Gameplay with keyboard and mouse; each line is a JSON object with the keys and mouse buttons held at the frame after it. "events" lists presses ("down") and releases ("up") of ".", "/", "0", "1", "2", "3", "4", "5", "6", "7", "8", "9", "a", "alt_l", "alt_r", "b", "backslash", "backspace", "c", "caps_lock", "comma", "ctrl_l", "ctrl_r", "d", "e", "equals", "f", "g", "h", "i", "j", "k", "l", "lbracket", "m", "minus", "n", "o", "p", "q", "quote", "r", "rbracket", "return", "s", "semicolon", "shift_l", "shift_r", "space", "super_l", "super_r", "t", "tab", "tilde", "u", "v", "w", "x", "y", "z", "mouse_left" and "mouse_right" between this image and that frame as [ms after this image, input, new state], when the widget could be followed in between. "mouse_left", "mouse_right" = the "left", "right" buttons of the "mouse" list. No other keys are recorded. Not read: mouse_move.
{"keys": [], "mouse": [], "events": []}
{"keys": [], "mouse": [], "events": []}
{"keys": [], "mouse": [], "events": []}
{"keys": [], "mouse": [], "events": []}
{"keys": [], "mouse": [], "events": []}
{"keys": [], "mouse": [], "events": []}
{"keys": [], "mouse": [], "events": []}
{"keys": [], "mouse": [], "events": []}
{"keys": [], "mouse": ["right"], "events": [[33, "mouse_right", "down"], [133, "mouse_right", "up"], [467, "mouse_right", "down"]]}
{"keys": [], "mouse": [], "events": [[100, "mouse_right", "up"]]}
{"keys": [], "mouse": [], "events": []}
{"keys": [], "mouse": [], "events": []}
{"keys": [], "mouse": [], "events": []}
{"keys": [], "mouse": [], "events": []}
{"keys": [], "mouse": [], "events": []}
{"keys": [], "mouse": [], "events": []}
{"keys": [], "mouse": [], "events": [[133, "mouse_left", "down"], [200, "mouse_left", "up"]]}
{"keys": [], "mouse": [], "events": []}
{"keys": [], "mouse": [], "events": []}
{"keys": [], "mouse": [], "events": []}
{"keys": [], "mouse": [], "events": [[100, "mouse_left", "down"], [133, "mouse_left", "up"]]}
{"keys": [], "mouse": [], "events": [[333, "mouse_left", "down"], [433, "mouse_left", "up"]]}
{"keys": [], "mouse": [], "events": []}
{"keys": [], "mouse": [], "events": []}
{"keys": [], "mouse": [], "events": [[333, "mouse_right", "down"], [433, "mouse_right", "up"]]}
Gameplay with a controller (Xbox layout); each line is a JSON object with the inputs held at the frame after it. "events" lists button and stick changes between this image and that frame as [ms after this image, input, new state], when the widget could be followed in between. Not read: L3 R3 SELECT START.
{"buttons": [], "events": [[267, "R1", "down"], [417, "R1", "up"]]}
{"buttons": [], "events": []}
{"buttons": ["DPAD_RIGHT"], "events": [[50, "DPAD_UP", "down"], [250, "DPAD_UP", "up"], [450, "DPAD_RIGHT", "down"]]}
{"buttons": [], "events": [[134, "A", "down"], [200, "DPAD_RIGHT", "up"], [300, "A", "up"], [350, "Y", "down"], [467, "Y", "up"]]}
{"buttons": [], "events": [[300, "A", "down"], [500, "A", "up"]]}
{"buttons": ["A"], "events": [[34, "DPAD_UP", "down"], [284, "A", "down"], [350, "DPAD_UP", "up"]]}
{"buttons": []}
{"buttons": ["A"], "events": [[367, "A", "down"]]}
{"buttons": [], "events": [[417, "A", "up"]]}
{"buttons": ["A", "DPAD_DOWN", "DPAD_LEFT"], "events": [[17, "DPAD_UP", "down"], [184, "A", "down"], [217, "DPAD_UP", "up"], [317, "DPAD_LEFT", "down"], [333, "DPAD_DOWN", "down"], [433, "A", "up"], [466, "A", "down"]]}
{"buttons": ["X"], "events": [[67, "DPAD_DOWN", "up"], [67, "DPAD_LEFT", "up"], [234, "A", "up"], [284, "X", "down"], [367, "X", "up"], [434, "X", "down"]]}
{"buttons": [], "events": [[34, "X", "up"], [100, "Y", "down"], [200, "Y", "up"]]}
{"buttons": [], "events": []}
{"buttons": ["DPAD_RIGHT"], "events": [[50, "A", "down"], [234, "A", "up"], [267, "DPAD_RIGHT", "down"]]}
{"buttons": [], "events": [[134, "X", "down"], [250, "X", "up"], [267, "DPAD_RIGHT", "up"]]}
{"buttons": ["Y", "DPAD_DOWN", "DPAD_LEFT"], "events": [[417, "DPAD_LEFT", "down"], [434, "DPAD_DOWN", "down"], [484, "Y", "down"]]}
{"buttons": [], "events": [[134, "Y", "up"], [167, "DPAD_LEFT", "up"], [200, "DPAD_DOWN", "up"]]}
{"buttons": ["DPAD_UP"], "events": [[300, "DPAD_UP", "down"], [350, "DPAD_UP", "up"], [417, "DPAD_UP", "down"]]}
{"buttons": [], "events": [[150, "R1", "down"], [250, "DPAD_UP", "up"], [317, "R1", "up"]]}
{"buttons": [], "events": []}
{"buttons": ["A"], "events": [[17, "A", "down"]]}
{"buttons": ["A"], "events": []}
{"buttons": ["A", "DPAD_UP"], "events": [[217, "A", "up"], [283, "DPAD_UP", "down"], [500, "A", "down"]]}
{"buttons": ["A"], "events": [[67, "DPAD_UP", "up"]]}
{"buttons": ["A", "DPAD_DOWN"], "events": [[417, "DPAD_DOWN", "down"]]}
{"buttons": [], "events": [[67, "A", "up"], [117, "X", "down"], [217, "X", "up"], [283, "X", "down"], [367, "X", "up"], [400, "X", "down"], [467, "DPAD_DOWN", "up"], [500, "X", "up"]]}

§ **PROBLEM STATEMENT**:
Give back the material in full, word for word.

§ **EXERCISE SOLUTION**:
Gameplay with keyboard and mouse; each line is a JSON object with the keys and mouse buttons held at the frame after it. "events" lists presses ("down") and releases ("up") of ".", "/", "0", "1", "2", "3", "4", "5", "6", "7", "8", "9", "a", "alt_l", "alt_r", "b", "backslash", "backspace", "c", "caps_lock", "comma", "ctrl_l", "ctrl_r", "d", "e", "equals", "f", "g", "h", "i", "j", "k", "l", "lbracket", "m", "minus", "n", "o", "p", "q", "quote", "r", "rbracket", "return", "s", "semicolon", "shift_l", "shift_r", "space", "super_l", "super_r", "t", "tab", "tilde", "u", "v", "w", "x", "y", "z", "mouse_left" and "mouse_right" between this image and that frame as [ms after this image, input, new state], when the widget could be followed in between. "mouse_left", "mouse_right" = the "left", "right" buttons of the "mouse" list. No other keys are recorded. Not read: mouse_move.
{"keys": [], "mouse": [], "events": []}
{"keys": [], "mouse": [], "events": []}
{"keys": [], "mouse": [], "events": []}
{"keys": [], "mouse": [], "events": []}
{"keys": [], "mouse": [], "events": []}
{"keys": [], "mouse": [], "events": []}
{"keys": [], "mouse": [], "events": []}
{"keys": [], "mouse": [], "events": []}
{"keys": [], "mouse": ["right"], "events": [[33, "mouse_right", "down"], [133, "mouse_right", "up"], [467, "mouse_right", "down"]]}
{"keys": [], "mouse": [], "events": [[100, "mouse_right", "up"]]}
{"keys": [], "mouse": [], "events": []}
{"keys": [], "mouse": [], "events": []}
{"keys": [], "mouse": [], "events": []}
{"keys": [], "mouse": [], "events": []}
{"keys": [], "mouse": [], "events": []}
{"keys": [], "mouse": [], "events": []}
{"keys": [], "mouse": [], "events": [[133, "mouse_left", "down"], [200, "mouse_left", "up"]]}
{"keys": [], "mouse": [], "events": []}
{"keys": [], "mouse": [], "events": []}
{"keys": [], "mouse": [], "events": []}
{"keys": [], "mouse": [], "events": [[100, "mouse_left", "down"], [133, "mouse_left", "up"]]}
{"keys": [], "mouse": [], "events": [[333, "mouse_left", "down"], [433, "mouse_left", "up"]]}
{"keys": [], "mouse": [], "events": []}
{"keys": [], "mouse": [], "events": []}
{"keys": [], "mouse": [], "events": [[333, "mouse_right", "down"], [433, "mouse_right", "up"]]}
Gameplay with a controller (Xbox layout); each line is a JSON object with the inputs held at the frame after it. "events" lists button and stick changes between this image and that frame as [ms after this image, input, new state], when the widget could be followed in between. Not read: L3 R3 SELECT START.
{"buttons": [], "events": [[267, "R1", "down"], [417, "R1", "up"]]}
{"buttons": [], "events": []}
{"buttons": ["DPAD_RIGHT"], "events": [[50, "DPAD_UP", "down"], [250, "DPAD_UP", "up"], [450, "DPAD_RIGHT", "down"]]}
{"buttons": [], "events": [[134, "A", "down"], [200, "DPAD_RIGHT", "up"], [300, "A", "up"], [350, "Y", "down"], [467, "Y", "up"]]}
{"buttons": [], "events": [[300, "A", "down"], [500, "A", "up"]]}
{"buttons": ["A"], "events": [[34, "DPAD_UP", "down"], [284, "A", "down"], [350, "DPAD_UP", "up"]]}
{"buttons": []}
{"buttons": ["A"], "events": [[367, "A", "down"]]}
{"buttons": [], "events": [[417, "A", "up"]]}
{"buttons": ["A", "DPAD_DOWN", "DPAD_LEFT"], "events": [[17, "DPAD_UP", "down"], [184, "A", "down"], [217, "DPAD_UP", "up"], [317, "DPAD_LEFT", "down"], [333, "DPAD_DOWN", "down"], [433, "A", "up"], [466, "A", "down"]]}
{"buttons": ["X"], "events": [[67, "DPAD_DOWN", "up"], [67, "DPAD_LEFT", "up"], [234, "A", "up"], [284, "X", "down"], [367, "X", "up"], [434, "X", "down"]]}
{"buttons": [], "events": [[34, "X", "up"], [100, "Y", "down"], [200, "Y", "up"]]}
{"buttons": [], "events": []}
{"buttons": ["DPAD_RIGHT"], "events": [[50, "A", "down"], [234, "A", "up"], [267, "DPAD_RIGHT", "down"]]}
{"buttons": [], "events": [[134, "X", "down"], [250, "X", "up"], [267, "DPAD_RIGHT", "up"]]}
{"buttons": ["Y", "DPAD_DOWN", "DPAD_LEFT"], "events": [[417, "DPAD_LEFT", "down"], [434, "DPAD_DOWN", "down"], [484, "Y", "down"]]}
{"buttons": [], "events": [[134, "Y", "up"], [167, "DPAD_LEFT", "up"], [200, "DPAD_DOWN", "up"]]}
{"buttons": ["DPAD_UP"], "events": [[300, "DPAD_UP", "down"], [350, "DPAD_UP", "up"], [417, "DPAD_UP", "down"]]}
{"buttons": [], "events": [[150, "R1", "down"], [250, "DPAD_UP", "up"], [317, "R1", "up"]]}
{"buttons": [], "events": []}
{"buttons": ["A"], "events": [[17, "A", "down"]]}
{"buttons": ["A"], "events": []}
{"buttons": ["A", "DPAD_UP"], "events": [[217, "A", "up"], [283, "DPAD_UP", "down"], [500, "A", "down"]]}
{"buttons": ["A"], "events": [[67, "DPAD_UP", "up"]]}
{"buttons": ["A", "DPAD_DOWN"], "events": [[417, "DPAD_DOWN", "down"]]}
{"buttons": [], "events": [[67, "A", "up"], [117, "X", "down"], [217, "X", "up"], [283, "X", "down"], [367, "X", "up"], [400, "X", "down"], [467, "DPAD_DOWN", "up"], [500, "X", "up"]]}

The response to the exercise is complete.